Saturday, September 15, 2012

Is the eurozone going "Latin"?

"You say how 'we didn’t become Argentina’. I wish that we had: Argentina went through huge difficulties and its citizens were able to stand with dignity.” - Greek opposition leader Alexis Tsipras (Tsipras: 'I wish we had become Argentina' Athens News 09/07/2012)

Simon Johnson and Peter Boone think that the eurozone is going "Latin", but they aren't necessarily completely happy with the prospect. In Introducing the Latin Euro Economix 09/13/2012.

The balance of power and decision-making has shifted toward the troubled periphery of Europe. The “soft money” wing of the euro area is in the ascendancy.

This is not the end of the crisis but rather the next stage. The fact that the European Central Bank is willing to purchase unlimited debt from highly indebted nations should not make anyone jump for joy.
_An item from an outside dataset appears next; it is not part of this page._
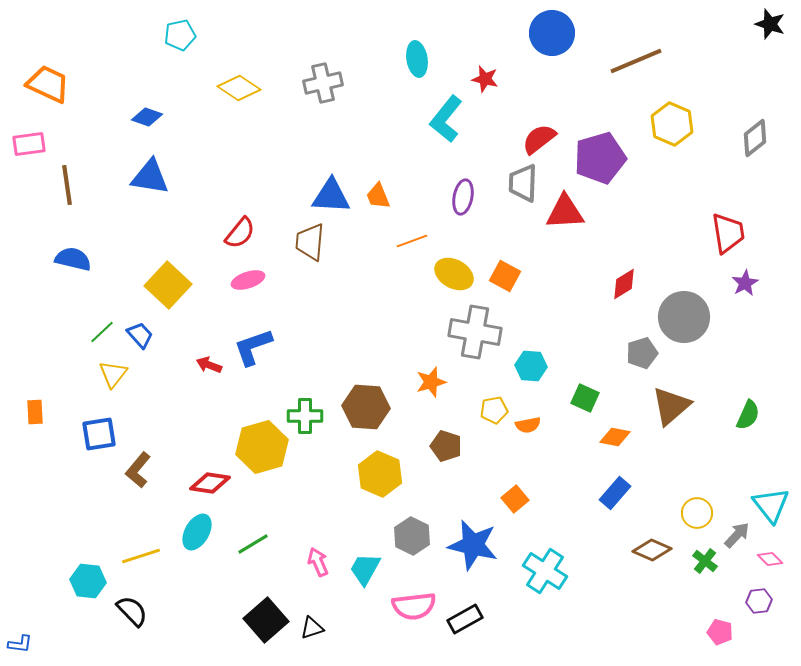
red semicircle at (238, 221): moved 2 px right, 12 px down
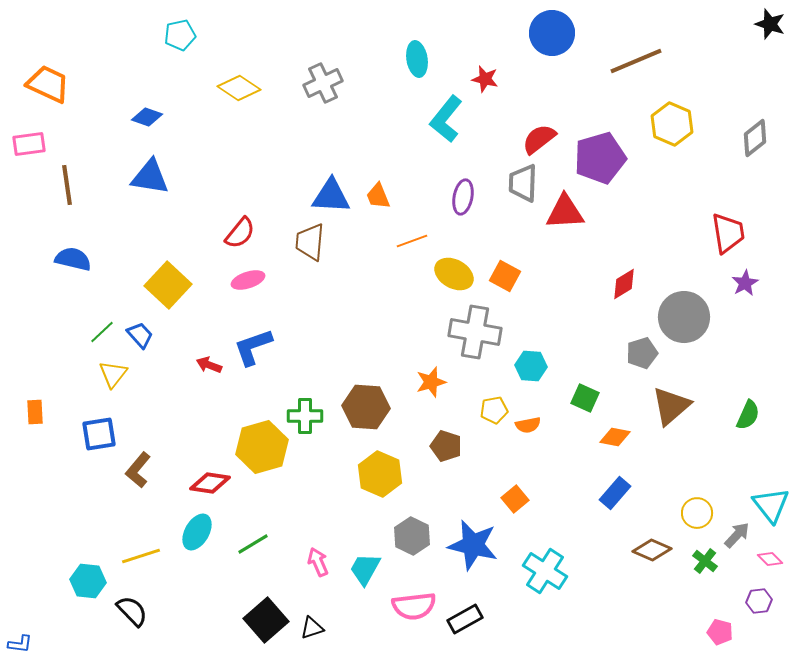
gray cross at (323, 83): rotated 12 degrees counterclockwise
The previous rule forbidding this was in place for good reason; the German government did not want investors to feel they could lend freely to any euro-area nation and then be bailed out by Germany.

They think this sets up the economically weaker eurozone members to demand an end to austerity:

So the battleground moves from whether the European Central Bank can bail out nations to whether austerity programs should be required for bailouts. The peripheral countries will fight this issue tooth and nail, and they will win.

Unemployment in Spain is now around 24.6 percent; in Greece it is 24.4 percent (with unemployment for those 14 to 24 at 55 percent). Both Portugal and Ireland have made progress with their austerity programs, but they are not growing, and their debts remain very large (gross general government debt is projected by the I.M.F.’s Fiscal Monitor to be 115 percent of gross domestic product next year in Portugal and 118 percent of G.D.P. in Ireland).
They see this a leading to a bad state of affairs which they describe as follows:

We’ve seen such a dynamic operate time and again around the world. When strong regional governments are fighting for resources against national governments, there is a tendency for regions to accumulate large debts, then demand new bailouts at the national level. These battles often end in runaway inflation, messy defaults or both (think Argentina many times or Russia in the 1990s).

The European Central Bank has handed the euro zone’s peripheral governments a great victory at the expense of those who hoped to keep the euro area a solvent, “hard currency” zone through disciplined public finance.

It may be difficult to imagine that wealthy European nations could follow the tragic path to inflation and defaults seen for so long in Latin America. Yet with each “step forward” in this euro crisis, Europe moves further along that same route.
Up until those concluding paragraphs, they seemed to be arguing that all the eurozone countries including Germany would be forced to the recognition that the euro isn't working and would see they had to give it up. But in those last paragraphs, they sound like they are just predicting a debt disaster.

Argentina's problem in 2001 was not primarily that the provinces had borrowed too much money. It was that the Argentine peso was pegged to the US dollar, creating a currency trap much like that of the eurozone, and the neoliberal government of Carlos Menem had opened the country to foreign capital flows in such a way that the country became excessively vulnerable to financial speculators. Oversimplifying a bit, perhaps, the more serious problem was the currency trap. And essentially, once Argentina took itself off the dollar peg and could resort to the normal tool of devaluation, they were able to begin recovery.

Certainly, it has been a long road. But their economy would have been damaged much more seriously without taking that course.

Which gets back to Alexis Tsipras' comment. As long as Greece and other so-called periphery countries within the eurozone remain tied to the common currency, they will face overwhelming economic pressure for what is known as internal devaluation, i.e., lowering their wages and living standards in a drastic way.

Yes, getting out of the euro will be disruptive and recovery from the current situation will take a while. But for Greece, Ireland, Italy, Portugal and Spain, that's a far more constructive course than letting both their economies and their democratic institutions be furthered damaged by the euro trap.

The only real alternative would be rapid moves to make the eurozone a genuine fiscal and transfer union, which would among other things mean massive transfers of funds from Germany and other northern European countries to the weaker southern ones.

It's hard to imagine how that can be accomplished rapidly. So for the countries currently being so badly damaged by the austerity policies imposed by Germany, going the "Latin" route - more specifically, the Argentinian route - would be the good news for them.

For Germany, however, having mismanaged this crisis so badly, it would be a heavy economic blow.